This section introduces the statistical concepts necessary to understand p-values and confidence intervals. These terms are ubiquitous in the life science literature. Let’s use this paper as an example.

Note that the abstract has this statement:

“Body weight was higher in mice fed the high-fat diet already after the first week, due to higher dietary intake in combination with lower metabolic efficiency.”

To support this claim they provide the following in the results section:

“Already during the first week after introduction of high-fat diet, body weight increased significantly more in the high-fat diet-fed mice (+ 1.6 ± 0.1 g) than in the normal diet-fed mice (+ 0.2 ± 0.1 g; P < 0.001).”

What does P < 0.001 mean? Why are the ± included? We will learn what this means and learn to compute these values in R. The first step is to understand random variables. To do this, we will use data from a mouse database (provided by Karen Svenson via Gary Churchill and Dan Gatti and partially funded by P50 GM070683). We will import the data into R and explain random variables and null distributions using R programming. See the Setup instructions to import the data.

Our first look at data

We are interested in determining if following a given diet makes mice heavier after several weeks. This data was produced by ordering 24 mice from The Jackson Lab and randomly assigning either chow or high fat (hf) diet.
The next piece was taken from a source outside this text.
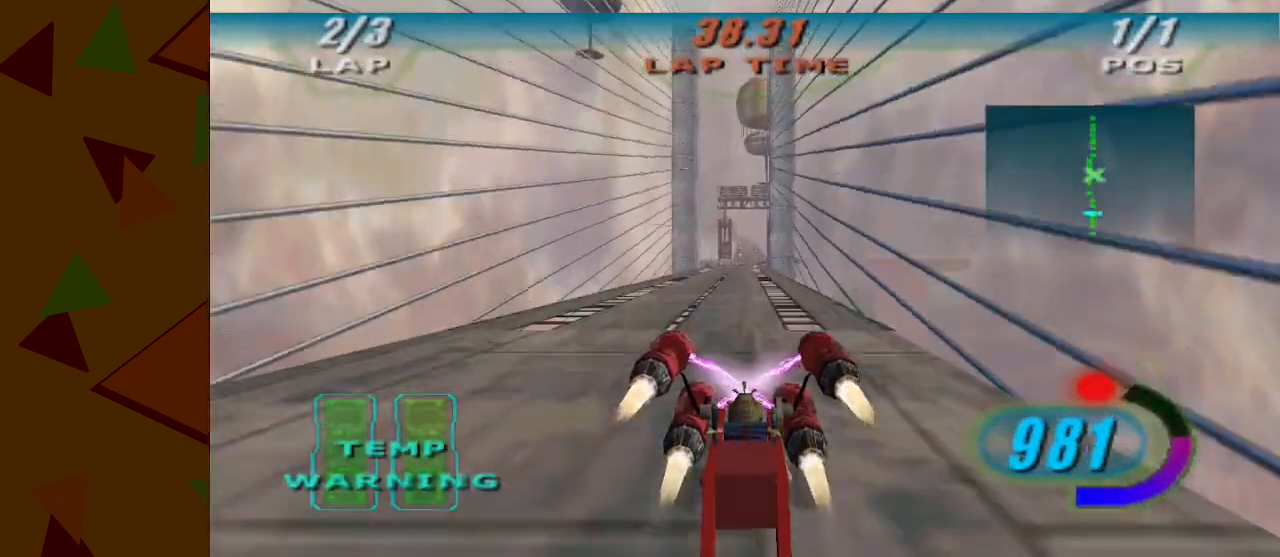
{"buttons": ["A"], "left_stick": "center", "events": [[317, "left_stick", "right"], [400, "left_stick", "center"]]}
After several weeks, the scientists weighed each mouse and obtained this data (head just shows us the first 6 rows):

fWeights <- read.csv("../data/femaleMiceWeights.csv")
head(fWeights) 
  Diet Bodyweight
1 chow      21.51
2 chow      28.14
3 chow      24.04
4 chow      23.45
5 chow      23.68
6 chow      19.79

If you would like to view the entire data set with RStudio:

View(fWeights) 

So are the hf mice heavier? Mouse 24 at 20.73 grams is one of the lightest mice, while Mouse 21 at 34.02 grams is one of the heaviest. Both are on the hf diet. Just from looking at the data, we see there is variability. Claims such as the previous (that body weight increased significantly in high-fat diet-fed mice) usually refer to the averages. So let’s look at the average of each group:

control <- filter(fWeights, Diet=="chow") %>%
  select(Bodyweight) %>% 
  unlist
treatment <- filter(fWeights, Diet=="hf") %>%
  select(Bodyweight) %>% 
  unlist
print( mean(treatment) )
[1] 26.83417
print( mean(control) )
[1] 23.81333
obsdiff <- mean(treatment) - mean(control)
print(obsdiff)
[1] 3.020833

So the hf diet mice are about 10% heavier. Are we done? Why do we need p-values and confidence intervals? The reason is that these averages are random variables. They can take many values.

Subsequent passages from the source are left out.